#### Page excerpt:
^^^^^^^^

Wednesday, 20 June 2018

Back Reviews Reel: June 2015

In the month of June of three years ago I started My Reading Summer of Nordic White Nights that led me around the Arctic Circle making a literary stop in each country with territory that far north. The contemporary novel Eight White Nights by André Aciman brought me to the USA, though to a Christmassy New York City instead of Alaska during a Midsummer’s night simply because the title caught my attention. In the following, I crossed the Atlantic Ocean to land in Scandinavia with two twentieth-century classics, first Norwegian Alberta and Jacob by Cora Sandel and then Finnish People in the Summer Night by Frans Eemil Sillanpää, laureate of the 1939 Nobel Prize in Literature. For my final stop I returned to the American continent, more precisely to Canada with the modern short-story collection Dear Life by Alice Munro who was awarded the Nobel Prize in Literature in 2013.

^^^^^^^^

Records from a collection
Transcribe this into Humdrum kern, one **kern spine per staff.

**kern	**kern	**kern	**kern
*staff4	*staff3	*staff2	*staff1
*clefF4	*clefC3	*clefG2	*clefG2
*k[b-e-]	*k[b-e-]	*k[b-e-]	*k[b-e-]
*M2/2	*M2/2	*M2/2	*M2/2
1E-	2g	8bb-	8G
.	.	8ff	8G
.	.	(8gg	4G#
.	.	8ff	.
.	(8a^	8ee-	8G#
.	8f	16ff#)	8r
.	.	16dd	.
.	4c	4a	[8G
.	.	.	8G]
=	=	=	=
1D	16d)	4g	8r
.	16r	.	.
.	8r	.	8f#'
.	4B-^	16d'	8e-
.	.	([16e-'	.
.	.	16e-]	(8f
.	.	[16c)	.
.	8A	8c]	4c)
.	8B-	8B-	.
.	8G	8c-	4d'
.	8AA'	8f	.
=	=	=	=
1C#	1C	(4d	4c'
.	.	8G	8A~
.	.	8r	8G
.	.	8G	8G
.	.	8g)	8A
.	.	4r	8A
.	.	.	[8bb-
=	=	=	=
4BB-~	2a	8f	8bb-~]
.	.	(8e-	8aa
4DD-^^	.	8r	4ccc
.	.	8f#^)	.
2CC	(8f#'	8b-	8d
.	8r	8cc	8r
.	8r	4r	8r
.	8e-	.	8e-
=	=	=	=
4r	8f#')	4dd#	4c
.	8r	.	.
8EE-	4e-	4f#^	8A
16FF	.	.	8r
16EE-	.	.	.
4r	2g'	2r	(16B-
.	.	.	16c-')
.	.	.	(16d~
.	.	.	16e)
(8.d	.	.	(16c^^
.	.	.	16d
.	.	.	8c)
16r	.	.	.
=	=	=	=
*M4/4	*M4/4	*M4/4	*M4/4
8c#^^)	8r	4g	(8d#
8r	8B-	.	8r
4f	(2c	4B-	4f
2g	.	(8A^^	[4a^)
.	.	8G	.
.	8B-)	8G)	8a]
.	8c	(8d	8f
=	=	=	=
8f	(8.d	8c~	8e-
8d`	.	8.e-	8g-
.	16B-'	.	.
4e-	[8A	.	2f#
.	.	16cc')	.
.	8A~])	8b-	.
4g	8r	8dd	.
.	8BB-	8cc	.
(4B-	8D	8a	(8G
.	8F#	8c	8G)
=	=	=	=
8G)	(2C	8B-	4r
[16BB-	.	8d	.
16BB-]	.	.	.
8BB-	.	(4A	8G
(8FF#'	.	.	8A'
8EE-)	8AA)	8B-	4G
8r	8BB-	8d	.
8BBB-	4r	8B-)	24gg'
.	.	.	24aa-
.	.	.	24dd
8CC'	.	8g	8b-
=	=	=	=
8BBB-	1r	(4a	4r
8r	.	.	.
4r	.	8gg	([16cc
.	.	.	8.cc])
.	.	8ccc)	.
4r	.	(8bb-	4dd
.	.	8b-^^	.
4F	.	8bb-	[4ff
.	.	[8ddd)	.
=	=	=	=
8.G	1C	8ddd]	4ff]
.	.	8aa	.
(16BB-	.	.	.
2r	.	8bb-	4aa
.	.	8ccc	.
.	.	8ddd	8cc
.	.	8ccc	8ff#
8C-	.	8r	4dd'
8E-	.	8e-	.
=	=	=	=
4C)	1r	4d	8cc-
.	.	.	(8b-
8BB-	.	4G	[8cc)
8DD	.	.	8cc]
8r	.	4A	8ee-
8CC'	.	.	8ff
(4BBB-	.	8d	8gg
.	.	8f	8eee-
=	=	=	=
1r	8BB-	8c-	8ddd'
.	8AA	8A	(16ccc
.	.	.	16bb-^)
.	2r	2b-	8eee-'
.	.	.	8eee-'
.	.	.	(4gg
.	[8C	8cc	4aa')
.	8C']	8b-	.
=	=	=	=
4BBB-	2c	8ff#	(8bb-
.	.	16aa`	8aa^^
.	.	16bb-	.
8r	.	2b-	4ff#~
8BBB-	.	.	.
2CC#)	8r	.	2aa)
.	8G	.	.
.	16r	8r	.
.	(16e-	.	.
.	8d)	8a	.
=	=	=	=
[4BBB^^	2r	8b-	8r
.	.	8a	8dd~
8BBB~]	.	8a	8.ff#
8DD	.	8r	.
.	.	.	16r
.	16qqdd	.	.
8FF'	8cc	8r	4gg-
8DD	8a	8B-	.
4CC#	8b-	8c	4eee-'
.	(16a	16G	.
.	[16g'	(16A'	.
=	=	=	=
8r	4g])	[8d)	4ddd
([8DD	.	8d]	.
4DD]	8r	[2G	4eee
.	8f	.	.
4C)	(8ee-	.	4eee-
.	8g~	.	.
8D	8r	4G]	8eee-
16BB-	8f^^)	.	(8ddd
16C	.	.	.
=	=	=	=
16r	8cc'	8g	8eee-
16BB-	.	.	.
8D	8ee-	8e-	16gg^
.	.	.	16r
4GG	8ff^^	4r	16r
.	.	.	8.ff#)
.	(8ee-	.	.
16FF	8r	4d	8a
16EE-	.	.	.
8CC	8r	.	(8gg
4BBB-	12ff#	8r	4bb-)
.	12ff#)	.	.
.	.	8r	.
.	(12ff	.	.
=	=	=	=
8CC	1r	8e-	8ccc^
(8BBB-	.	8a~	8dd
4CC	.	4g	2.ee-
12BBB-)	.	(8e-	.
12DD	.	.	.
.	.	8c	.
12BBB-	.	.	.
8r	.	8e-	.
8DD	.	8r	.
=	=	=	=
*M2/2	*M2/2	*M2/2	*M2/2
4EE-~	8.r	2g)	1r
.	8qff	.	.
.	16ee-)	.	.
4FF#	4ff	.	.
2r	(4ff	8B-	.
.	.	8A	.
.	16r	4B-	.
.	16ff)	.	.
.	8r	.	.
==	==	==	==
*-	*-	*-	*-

^^^^^^^^

#### Required work:
Copy out the entire excerpt about the June 2015 reading summer word for word. The items have no connection to the excerpt.

#### Task output:
Wednesday, 20 June 2018

Back Reviews Reel: June 2015

In the month of June of three years ago I started My Reading Summer of Nordic White Nights that led me around the Arctic Circle making a literary stop in each country with territory that far north. The contemporary novel Eight White Nights by André Aciman brought me to the USA, though to a Christmassy New York City instead of Alaska during a Midsummer’s night simply because the title caught my attention. In the following, I crossed the Atlantic Ocean to land in Scandinavia with two twentieth-century classics, first Norwegian Alberta and Jacob by Cora Sandel and then Finnish People in the Summer Night by Frans Eemil Sillanpää, laureate of the 1939 Nobel Prize in Literature. For my final stop I returned to the American continent, more precisely to Canada with the modern short-story collection Dear Life by Alice Munro who was awarded the Nobel Prize in Literature in 2013.